研究課題/領域番号 |
25420062
|
研究機関 | 日本工業大学 |
研究代表者 |
野口 裕之 日本工業大学, 工学部, 准教授 (30302623)
|
研究分担者 |
鈴木 学 日本工業大学, 工学部, 助手 (30406409)
三宅 正二郎 日本工業大学, 工学部, 教授 (70229813)
|
研究期間 (年度) |
2013-04-01 – 2016-03-31
|
キーワード | ダイヤモンド / セラミック / セラミックス / 圧縮 / 常温焼結 |
研究実績の概要 |
1.セラミック焼結体を製作するには、セラミック粉末の圧縮成形体を金型等で加圧成形した後、加熱焼結して焼結体を得る。
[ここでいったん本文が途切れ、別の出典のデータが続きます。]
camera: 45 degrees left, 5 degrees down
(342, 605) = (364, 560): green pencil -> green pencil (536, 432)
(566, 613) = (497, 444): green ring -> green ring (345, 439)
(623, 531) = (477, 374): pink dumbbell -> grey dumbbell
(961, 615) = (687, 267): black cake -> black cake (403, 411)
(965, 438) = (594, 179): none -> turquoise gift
しかし、一方では真空中でセラミック粉末を高速度で衝突させることでセラミックの薄膜成形に成功している(エアロゾルデポジション法)。また本研究代表者は、エアロゾルデポジションの際に気流をパルス状にすることで、空気中でもセラミック膜が形成できることを見いだし論文投稿をしている。 2.平成26年度では、単結晶ダイヤモンドアンビルを対向させて金属薄膜に設けた穴にセラミック粉末を充填した試料を圧縮することで、無欠陥(空孔の無い)のセラクック成形体に得ることに成功した。しかし、この成形体は透明体であるが、結晶粒径の寸法は供試材のセラミック粉末の粒径を縦につぶした形状のサイズで、結晶成長をさせることはできなかった。これは圧縮による成形体自体が受ける変形量は僅かで有り、エネルギーの大きさが小さいため結晶成長が起こらなかったと考察している。 3.そこで、セラミック粉末供試材料のアルミナセラミック系の焼結助剤である酸化マグネシウム等をアルミナセラミック粉末に添加することで焼結を助成する実験を行ったが、酸化マグネシウムの粒径が大きいことなどから、適切な添加量や予備混合の方法が見いだせていない。
|
現在までの達成度 (区分) |
現在までの達成度 (区分)
2: おおむね順調に進展している
理由
1.単結晶ダイヤモンドアンビルに3次元形状の集束イオンビーム加工により型彫り加工は行えているが、加工の角部よりクラックが生じる現象には、FIB加工後に加熱することでダイヤモンド中のガリウムを排出させることができ、強度の劣化が起こらない対応策が見いだせた。 2.加圧時に単結晶ダイヤモンドアンビルのエッジ部に応力集中が生じてしまい、角部が欠けてしまうことが生じたが、面取り加工(ダブルベベル)を行うことでエッジ部の欠けを防止できた。 3.セラミック粉末が塑性変形できる圧力を付加できており、平面部では透明な成形体の作成に成功している。単結晶ダイヤモンドアンビルにFIBにより型彫り加工されたキャビティーに完全に充満させるためには、上記の欠けの問題は解決できているが、金型に振動を付与することで対応できると考えている。
|
今後の研究の推進方策 |
セラミック焼結体にはセラミックの機能性を向上させるために様々な添加物を混合しているものも多い。しかし、添加剤の耐熱性の問題のため、焼結温度でも耐えることができる添加物しか利用できていない。そこで、本常温圧縮により焼結体(正確には焼結はしていないが)を作成している本方法は、耐熱性の低い添加剤の混合ができる方法であり、さらに粉末を直接混合して加圧するため、複数の添加剤も同時に混合して圧縮成形することができる。また、セラミック半導体やエアロゾルデポジション法のように、薄膜は製作できても3次元成形体は製作できないため、薄膜成形技術では立体成形は製作できない。このため、本方法により立体物の高機能セラミック成形体ができれば、単にセラミック微小成形体を製作する事よりも発展性があり有用な技術になり得るであろう。
|
次年度使用額が生じた理由 |
平成26年度の旅費に対する学会発表の件数が1件と少なくなってしまった。この理由は学会開催期間に担当の授業がある場合には、補講を行わなければならないが、補講日の確保が難しいことから、春の学会申込を行わなかった理由によるためで、早い時期からの計画的に発表できる学会の選択が必要であった。また、次年度に繰越ができるため、31,904円の残額があったものの、使い切らないで次年度繰越にしてしまったことによる。
|
次年度使用額の使用計画 |
繰越残額の31,904円は、消耗品として次年度予算に組み入れて使用させていただく所存です。